| INPUT DATA |
════════════════════

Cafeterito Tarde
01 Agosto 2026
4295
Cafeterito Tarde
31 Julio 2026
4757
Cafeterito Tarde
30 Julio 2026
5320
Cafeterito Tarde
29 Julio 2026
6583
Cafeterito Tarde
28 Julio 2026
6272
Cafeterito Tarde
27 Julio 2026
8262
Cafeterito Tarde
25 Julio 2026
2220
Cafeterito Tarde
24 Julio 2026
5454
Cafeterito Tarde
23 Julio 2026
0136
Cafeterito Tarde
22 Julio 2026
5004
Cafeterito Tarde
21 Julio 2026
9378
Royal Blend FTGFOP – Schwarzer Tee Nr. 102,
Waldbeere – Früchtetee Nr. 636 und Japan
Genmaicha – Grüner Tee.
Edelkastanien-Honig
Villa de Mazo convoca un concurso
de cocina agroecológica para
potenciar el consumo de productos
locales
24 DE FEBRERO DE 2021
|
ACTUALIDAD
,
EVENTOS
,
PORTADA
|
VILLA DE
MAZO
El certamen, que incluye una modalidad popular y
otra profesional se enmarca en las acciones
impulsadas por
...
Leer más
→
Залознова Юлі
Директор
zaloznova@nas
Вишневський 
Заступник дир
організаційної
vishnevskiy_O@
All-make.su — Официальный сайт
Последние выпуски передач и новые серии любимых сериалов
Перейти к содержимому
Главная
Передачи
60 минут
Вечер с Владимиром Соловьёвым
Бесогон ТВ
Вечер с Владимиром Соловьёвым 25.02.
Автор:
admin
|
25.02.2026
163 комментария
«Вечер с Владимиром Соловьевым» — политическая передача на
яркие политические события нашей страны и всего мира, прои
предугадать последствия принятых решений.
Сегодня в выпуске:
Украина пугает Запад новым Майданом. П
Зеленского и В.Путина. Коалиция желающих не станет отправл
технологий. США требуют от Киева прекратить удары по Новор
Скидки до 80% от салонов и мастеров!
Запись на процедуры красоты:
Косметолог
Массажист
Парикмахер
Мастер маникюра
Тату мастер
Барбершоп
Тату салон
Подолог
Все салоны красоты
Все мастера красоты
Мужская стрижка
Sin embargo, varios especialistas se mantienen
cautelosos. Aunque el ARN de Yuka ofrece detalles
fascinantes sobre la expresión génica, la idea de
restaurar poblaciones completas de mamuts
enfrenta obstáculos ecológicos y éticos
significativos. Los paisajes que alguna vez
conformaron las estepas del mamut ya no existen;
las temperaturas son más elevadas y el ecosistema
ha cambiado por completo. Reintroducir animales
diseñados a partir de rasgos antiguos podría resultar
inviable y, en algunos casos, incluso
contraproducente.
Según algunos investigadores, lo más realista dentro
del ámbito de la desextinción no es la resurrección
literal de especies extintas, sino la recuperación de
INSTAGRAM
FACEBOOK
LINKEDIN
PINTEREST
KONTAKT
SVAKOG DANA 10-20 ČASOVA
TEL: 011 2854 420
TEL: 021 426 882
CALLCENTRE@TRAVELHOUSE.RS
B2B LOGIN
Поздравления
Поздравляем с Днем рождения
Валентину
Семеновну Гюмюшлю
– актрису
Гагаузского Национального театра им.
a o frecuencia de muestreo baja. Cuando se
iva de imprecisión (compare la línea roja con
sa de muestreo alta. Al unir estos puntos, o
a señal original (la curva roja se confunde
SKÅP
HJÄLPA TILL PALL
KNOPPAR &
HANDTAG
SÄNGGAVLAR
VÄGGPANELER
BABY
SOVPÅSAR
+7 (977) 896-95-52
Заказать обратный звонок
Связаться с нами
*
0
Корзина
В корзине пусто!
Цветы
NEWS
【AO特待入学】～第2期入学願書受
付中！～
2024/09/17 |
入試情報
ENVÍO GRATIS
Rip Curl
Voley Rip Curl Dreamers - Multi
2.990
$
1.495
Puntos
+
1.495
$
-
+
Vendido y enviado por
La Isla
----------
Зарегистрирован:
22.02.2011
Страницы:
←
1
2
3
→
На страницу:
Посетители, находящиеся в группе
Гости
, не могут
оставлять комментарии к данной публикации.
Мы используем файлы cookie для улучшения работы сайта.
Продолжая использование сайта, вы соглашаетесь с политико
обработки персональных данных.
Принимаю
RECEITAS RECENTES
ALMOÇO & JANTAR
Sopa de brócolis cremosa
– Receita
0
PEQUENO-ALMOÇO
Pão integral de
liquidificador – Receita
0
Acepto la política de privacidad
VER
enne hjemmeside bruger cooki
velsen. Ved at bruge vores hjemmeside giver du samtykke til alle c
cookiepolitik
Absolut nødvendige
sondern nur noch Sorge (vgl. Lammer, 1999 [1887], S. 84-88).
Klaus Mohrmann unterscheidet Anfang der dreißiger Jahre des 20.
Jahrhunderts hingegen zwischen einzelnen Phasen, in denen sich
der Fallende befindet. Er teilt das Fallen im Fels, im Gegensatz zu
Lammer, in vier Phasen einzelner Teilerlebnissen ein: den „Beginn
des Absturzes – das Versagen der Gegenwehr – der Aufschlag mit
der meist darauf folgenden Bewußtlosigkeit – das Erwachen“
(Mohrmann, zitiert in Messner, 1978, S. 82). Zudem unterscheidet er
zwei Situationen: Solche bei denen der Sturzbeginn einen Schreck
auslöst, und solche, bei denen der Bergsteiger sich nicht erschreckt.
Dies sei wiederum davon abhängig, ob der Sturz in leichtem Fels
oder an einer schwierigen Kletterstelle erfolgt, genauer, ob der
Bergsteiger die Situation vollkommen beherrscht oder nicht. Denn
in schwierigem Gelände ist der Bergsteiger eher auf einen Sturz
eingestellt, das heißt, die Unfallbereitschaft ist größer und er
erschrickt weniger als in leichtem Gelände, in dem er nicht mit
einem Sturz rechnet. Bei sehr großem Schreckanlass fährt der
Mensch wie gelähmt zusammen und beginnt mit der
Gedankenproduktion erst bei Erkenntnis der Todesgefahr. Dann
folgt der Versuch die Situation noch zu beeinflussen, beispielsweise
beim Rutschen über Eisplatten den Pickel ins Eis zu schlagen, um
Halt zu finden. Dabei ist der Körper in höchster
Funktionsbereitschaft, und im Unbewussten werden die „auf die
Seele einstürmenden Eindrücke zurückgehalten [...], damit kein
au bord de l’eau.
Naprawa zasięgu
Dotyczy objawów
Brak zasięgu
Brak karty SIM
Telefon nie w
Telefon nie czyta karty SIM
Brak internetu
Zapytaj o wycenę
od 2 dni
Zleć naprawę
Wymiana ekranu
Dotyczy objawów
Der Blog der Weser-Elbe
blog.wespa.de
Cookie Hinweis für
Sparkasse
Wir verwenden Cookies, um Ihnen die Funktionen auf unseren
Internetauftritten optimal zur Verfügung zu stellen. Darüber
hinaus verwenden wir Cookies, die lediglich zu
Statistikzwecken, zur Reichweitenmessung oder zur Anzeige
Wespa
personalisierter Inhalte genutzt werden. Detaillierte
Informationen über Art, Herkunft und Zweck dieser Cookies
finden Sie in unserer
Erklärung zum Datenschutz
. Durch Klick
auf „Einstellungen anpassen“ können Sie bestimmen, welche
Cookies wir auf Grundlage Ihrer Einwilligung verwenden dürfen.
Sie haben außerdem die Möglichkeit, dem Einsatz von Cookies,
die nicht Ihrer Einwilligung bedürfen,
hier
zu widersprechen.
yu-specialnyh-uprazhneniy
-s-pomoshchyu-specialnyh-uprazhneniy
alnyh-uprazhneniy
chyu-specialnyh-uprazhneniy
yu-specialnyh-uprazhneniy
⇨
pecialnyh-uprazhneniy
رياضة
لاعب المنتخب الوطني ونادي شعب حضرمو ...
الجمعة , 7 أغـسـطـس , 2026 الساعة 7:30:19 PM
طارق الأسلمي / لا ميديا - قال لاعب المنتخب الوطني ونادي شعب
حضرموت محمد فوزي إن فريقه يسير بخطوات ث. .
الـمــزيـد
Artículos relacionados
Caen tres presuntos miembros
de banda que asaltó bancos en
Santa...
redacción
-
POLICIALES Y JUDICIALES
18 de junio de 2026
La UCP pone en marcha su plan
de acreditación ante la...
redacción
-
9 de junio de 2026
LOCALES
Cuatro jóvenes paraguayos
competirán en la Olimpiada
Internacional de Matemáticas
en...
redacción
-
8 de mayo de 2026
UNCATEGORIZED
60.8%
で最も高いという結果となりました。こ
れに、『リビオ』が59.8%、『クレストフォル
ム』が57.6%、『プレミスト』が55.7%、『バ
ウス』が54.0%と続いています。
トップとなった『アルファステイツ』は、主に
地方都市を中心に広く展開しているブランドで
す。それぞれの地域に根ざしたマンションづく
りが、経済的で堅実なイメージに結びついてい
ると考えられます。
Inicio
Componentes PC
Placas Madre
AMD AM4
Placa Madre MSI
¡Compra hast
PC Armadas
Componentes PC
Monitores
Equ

════════════════════

| WHAT TO WORK ON |
Return, unchanged, every line of the rows from the very first one through the line containing "Мастер маникюра", with both ends included.

| OUTPUT FOR THIS EXERCISE |
Cafeterito Tarde
01 Agosto 2026
4295
Cafeterito Tarde
31 Julio 2026
4757
Cafeterito Tarde
30 Julio 2026
5320
Cafeterito Tarde
29 Julio 2026
6583
Cafeterito Tarde
28 Julio 2026
6272
Cafeterito Tarde
27 Julio 2026
8262
Cafeterito Tarde
25 Julio 2026
2220
Cafeterito Tarde
24 Julio 2026
5454
Cafeterito Tarde
23 Julio 2026
0136
Cafeterito Tarde
22 Julio 2026
5004
Cafeterito Tarde
21 Julio 2026
9378
Royal Blend FTGFOP – Schwarzer Tee Nr. 102,
Waldbeere – Früchtetee Nr. 636 und Japan
Genmaicha – Grüner Tee.
Edelkastanien-Honig
Villa de Mazo convoca un concurso
de cocina agroecológica para
potenciar el consumo de productos
locales
24 DE FEBRERO DE 2021
|
ACTUALIDAD
,
EVENTOS
,
PORTADA
|
VILLA DE
MAZO
El certamen, que incluye una modalidad popular y
otra profesional se enmarca en las acciones
impulsadas por
...
Leer más
→
Залознова Юлі
Директор
zaloznova@nas
Вишневський 
Заступник дир
організаційної
vishnevskiy_O@
All-make.su — Официальный сайт
Последние выпуски передач и новые серии любимых сериалов
Перейти к содержимому
Главная
Передачи
60 минут
Вечер с Владимиром Соловьёвым
Бесогон ТВ
Вечер с Владимиром Соловьёвым 25.02.
Автор:
admin
|
25.02.2026
163 комментария
«Вечер с Владимиром Соловьевым» — политическая передача на
яркие политические события нашей страны и всего мира, прои
предугадать последствия принятых решений.
Сегодня в выпуске:
Украина пугает Запад новым Майданом. П
Зеленского и В.Путина. Коалиция желающих не станет отправл
технологий. США требуют от Киева прекратить удары по Новор
Скидки до 80% от салонов и мастеров!
Запись на процедуры красоты:
Косметолог
Массажист
Парикмахер
Мастер маникюра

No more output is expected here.